Originally Published in the Tri Town Transcript, May. 22, 2015
“I got your car detailed while you were away.” My husband said to me.
“Great!” I said, hoping I sounded thankful and enthusiastic.
But I was nervous. Had the interior of my car broken the spirit of an unsuspecting garage guy by having, possibly, too many details?
Regular Readers may recall that we gave the Giant Sparkle (our silver minivan) a break for the winter just in case, you know, it snowed. We got a MINI Cooper Countryman and optimistically named it the Snow Crusher. Then we sat back wondering if it’d ever snow. Ha, wouldn’t that be funny, ha ha . . . BAM!
I am here to report that, in fact, it can truly crush snow. It worked hard and we treated it well.
And by well, I mean all of the flotsam and jetsam that used to accumulate and be hauled hither and yon in the Giant Sparkle now was compressed into a car half the size.
Naturally, like most moms I know, I occasionally saw my house, but mostly I lived in the car shuttling children, logging miles, and sitting in parking lots waiting to shuttle them back. I spent hours rolling my eyes at Terry Gross’s infatuation with her own voice, hours trying to read iBooks on the tiny screen of my phone, and don’t get me started on the hours I spent searching for some place with free wifi I could use without leaving my heated seat.
Here are two facts about this auto-based lifestyle: first, you can pick up wifi if you park outside the Topsfield library but, secondly, a drive-through Starbucks would not go awry in one of the multiple available storefronts in either Topsfield or Middleton.
(I’ll add this late-breaking development: the new Topsfield Bakeshop is now open. I tried it out today and had a fabulous cappuccino. So that helps the Tri-Town caffeine void, though it does require getting out of the car, and might lead to the unplanned consumption of a whoopie pie.)
During this semi-residential time in the Snow Crusher, I catalogued the combination of items and creatures that showed up. Obviously there were snacks enough to feed a Dickens era orphanage, as well as the trash that said snacks spontaneously created like so many quarks.
Then there was the gear: the backpacks, tennis bags, guitars, and the most hated playground snow-clothing bag. These were supplemented by the poster boards, a urine sample from the dog (don’t ask), a stash of pantyhose I purchased in the middle of the month o’ blizzards to fight ice dams, and of course gobs of road sand and salt, ground nicely into every surface creating our own in-car loofah service.
We also fit actual people into the Crusher. Specifically our two daughters. Our eldest is almost as big as me and thinks she should sit up front. I’m thinking . . . um, no. It’s technically not against the law for her, but if she sits up front where will my sanity sit? I’ve told her that the airbag is probably still too powerful for her slender, lovely, tweeny, self.
Finally Blue Ears, our wooly mammoth of a dog fits, with zero margin, in the hatchback space where his nose is free to sniff my daughter’s ears.
All this, the guy had detailed. I wanted to explain!

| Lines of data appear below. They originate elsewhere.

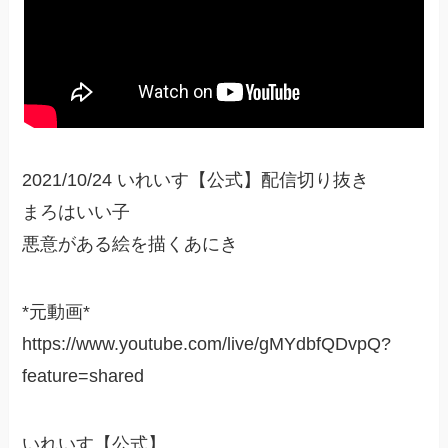
2021/10/24 いれいす【公式】配信切り抜き
まろはいい子
悪意がある絵を描くあにき
*元動画*
https://www.youtube.com/live/gMYdbfQDvpQ?
feature=shared
いれいす【公式】⠀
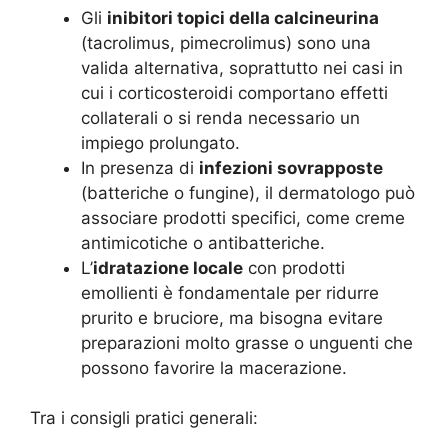
Gli
inibitori topici della calcineurina
(tacrolimus, pimecrolimus) sono una
valida alternativa, soprattutto nei casi in
cui i corticosteroidi comportano effetti
collaterali o si renda necessario un
impiego prolungato
.
In presenza di
infezioni sovrapposte
(batteriche o fungine), il dermatologo può
associare prodotti specifici, come creme
antimicotiche o antibatteriche.
L’
idratazione locale
con prodotti
emollienti è fondamentale per ridurre
prurito e bruciore, ma bisogna evitare
preparazioni molto grasse o unguenti che
possono favorire la macerazione
.
Tra i consigli pratici generali:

There was a reason there were so many socks wedged into a cup holder! There was a reason that you could macramé a hammock out of dog hair! Yes, there was the vague landfill odor, but I could explain that! They were the details of a hard winter, and of children growing up faster than the interior of the car (and possibly their mother) could accommodate.
And today when I sat in the Snow Crusher they had been scrubbed out.
A clean slate some might say. But, with apologies to the garage guy and the trauma I inflicted, I say, the sands of Stiles pond and the details of spring and summer are calling.